Dr Darryl Whitehead
Dr Darryl Whitehead

University of Queensland researchers believe that water quality might play a role in a Brisbane River catfish becoming a world record holder in an electrifying field.

The catfish – which grows up to 1.2 metres long ‑ is known as a longnose, giant salmon-tailed catfish (Plicofollis argyropleuron). It was only rediscovered in the Brisbane River 20 years ago, with the previous last sighting in the 1920s.

Researchers in UQ’s School of Biomedical Sciences and Centre for Marine Science have discovered that this species of catfish has the longest organ used by a non-marine fish in electroreception.

Electroreception is a method of detecting electrical fields used by some sharks, rays and other fish and animals to locate their prey. It is also thought to help fish detect the earth’s magnetic fields, so they can determine the direction in which they are travelling, and to be used in courtship.

Research team member Dr Darryl Whitehead said the species was not a common eating fish in Brisbane, but was found in other Australian regions and the South Pacific as far north as Papua New Guinea, where it was a food staple in smaller island nations.

He said the study published in the Journal of Morphology found that the fish appeared able to adapt their sensory biology to deal with water quality.

“The Brisbane River is a lot saltier than many of the inland streams,” he said.

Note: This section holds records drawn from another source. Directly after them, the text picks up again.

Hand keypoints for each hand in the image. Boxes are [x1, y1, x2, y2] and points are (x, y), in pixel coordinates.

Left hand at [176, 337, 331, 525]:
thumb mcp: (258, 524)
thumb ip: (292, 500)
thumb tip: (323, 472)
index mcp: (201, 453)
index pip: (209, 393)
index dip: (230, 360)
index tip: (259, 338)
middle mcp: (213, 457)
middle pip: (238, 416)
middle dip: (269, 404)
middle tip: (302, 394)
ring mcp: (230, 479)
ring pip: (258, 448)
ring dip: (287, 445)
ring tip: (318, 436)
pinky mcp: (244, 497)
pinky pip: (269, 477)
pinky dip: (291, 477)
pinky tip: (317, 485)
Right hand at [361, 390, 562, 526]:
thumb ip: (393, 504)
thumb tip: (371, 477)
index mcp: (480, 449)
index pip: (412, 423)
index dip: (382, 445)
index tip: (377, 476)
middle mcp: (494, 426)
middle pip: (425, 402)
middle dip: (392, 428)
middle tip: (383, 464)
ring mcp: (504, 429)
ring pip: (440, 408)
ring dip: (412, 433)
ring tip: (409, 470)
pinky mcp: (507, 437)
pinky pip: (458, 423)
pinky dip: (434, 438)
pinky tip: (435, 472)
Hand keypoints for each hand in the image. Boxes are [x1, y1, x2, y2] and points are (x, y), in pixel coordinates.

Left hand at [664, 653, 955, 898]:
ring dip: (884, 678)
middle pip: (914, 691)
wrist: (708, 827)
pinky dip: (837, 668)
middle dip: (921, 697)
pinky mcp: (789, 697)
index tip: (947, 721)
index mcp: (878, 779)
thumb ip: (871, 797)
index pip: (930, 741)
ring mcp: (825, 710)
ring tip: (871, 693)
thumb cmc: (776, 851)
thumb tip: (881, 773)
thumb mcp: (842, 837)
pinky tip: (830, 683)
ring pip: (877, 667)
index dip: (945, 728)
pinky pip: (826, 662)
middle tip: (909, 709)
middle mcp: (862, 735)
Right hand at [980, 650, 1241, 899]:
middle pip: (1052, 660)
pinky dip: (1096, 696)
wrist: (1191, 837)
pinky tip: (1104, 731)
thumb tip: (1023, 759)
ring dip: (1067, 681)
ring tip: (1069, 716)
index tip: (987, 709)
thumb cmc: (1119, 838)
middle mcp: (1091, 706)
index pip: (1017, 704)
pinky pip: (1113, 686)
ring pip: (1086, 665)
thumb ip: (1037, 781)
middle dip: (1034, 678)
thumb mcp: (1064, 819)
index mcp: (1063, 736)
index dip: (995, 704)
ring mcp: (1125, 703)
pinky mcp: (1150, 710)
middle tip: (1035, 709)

PhD candidate in the Faculty of Science Mr Arnault Gauthier said that due to the physics of conduction, salt water species were thought to need longer electroreception canals than freshwater species.

Members of the project team have been looking at electrosensory systems of sharks, rays and catfish from a range of habitats to identify factors that optimise the detection of signals.

As part of this investigation the team sampled the longnosed catfish from the University Reach of the Brisbane River.

Mr Gauthier said that documentaries about sharks and rays often mentioned their ability to sense electrical fields using special organs but few people knew that catfish had a similar system.

“This remarkable system allows catfish to detect prey in complete darkness or the murkiest of water, or even prey buried within the sediment.”

Associate Professor Ian Tibbetts of the Centre for Marine Science said he remembered when he first examined this fish.

“I was amazed by a cluster of super-sized pores beneath the eye,” he said.

“Sharks have ampullary pores that are readily seen in a photograph of a shark’s snout, but catfish pores are usually microscopic.”